There is another set of individuals known as super senior citizens. A super senior citizen is a resident individual who is 80 years old during the previous year (born before April 1st, 1935). The basic exemption limit for super senior citizens, who are 80 years and above, is Rs. 5 lakhs. Super senior citizens can avail of deductions up to Rs. 50,000 for their medical expenses from their total income. The following table depicts the income tax slabs and rates applicable for super senior citizens for the assessment year 2019-20 (income earned from April 1st 2018 to March 31st 2019)

Below Rs. 5 LakhsNot applicable
From Rs. 5 Lakhs to Rs. 10 Lakhs20%
Above Rs. 10 Lakhs30%

*Surcharge of 15% is applicable where income exceeds Rs. 1 crore, subject to marginal relief.


Who is considered a senior citizen in India?

Individual residents who are above the age of 60 years but under 80 years of age are considered as senior citizens for accounting purposes.

Who is considered as a super senior citizen in India?

Individual residents who are above the age of 80 years are considered as super senior citizens.

What are the tax rates applicable to senior citizens and super senior citizens?

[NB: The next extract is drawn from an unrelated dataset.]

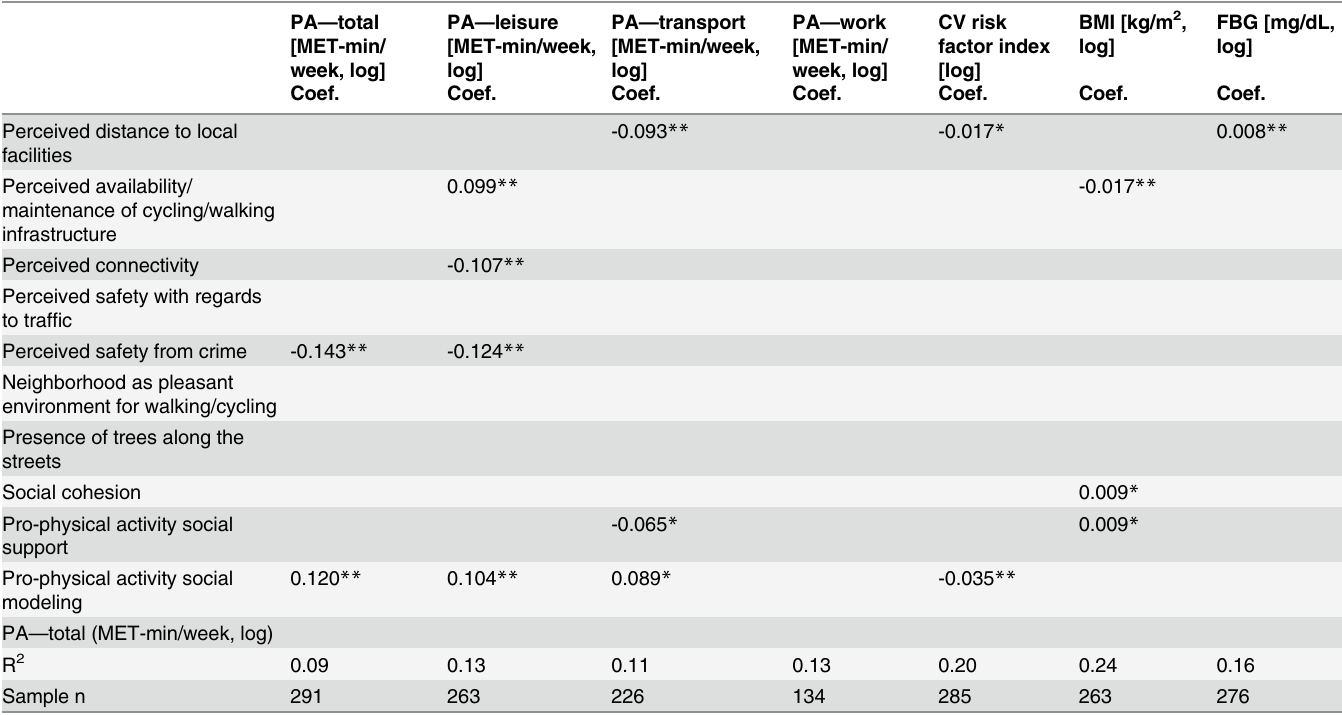
Table 3. Cardiovascular risk factors/behaviors by built and social residential characteristics as well as individual characteristics — final stepwise multiple linear regression model results — Women a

There is a very small difference between the tax rates applicable to senior citizens and super senior citizens. While the minimum exemption limit for those who fall in the senior citizens category is Rs.3 Lakhs, those who are qualified as senior citizens and have an income under Rs.5 Lakhs are exempt from paying tax. Apart from this, the slabs remain the same for both groups.

Are there any special benefits for senior citizens?

Senior citizens, apart from availing the benefit of a higher exemption limit, can also claim tax benefits under Section 80C, Section 80D and Section 80DDB of the Income Tax Act.

Which form must a senior citizen use to file income tax returns?

If a senior citizen earns a salary or pension income, or income from your residential property, or income from other sources, then they can use ITR-1. In case their income includes salary or income from pension, or income from residential property, or income from short/long term capital gains, or income from other sources, then he/she will have to use ITR-2.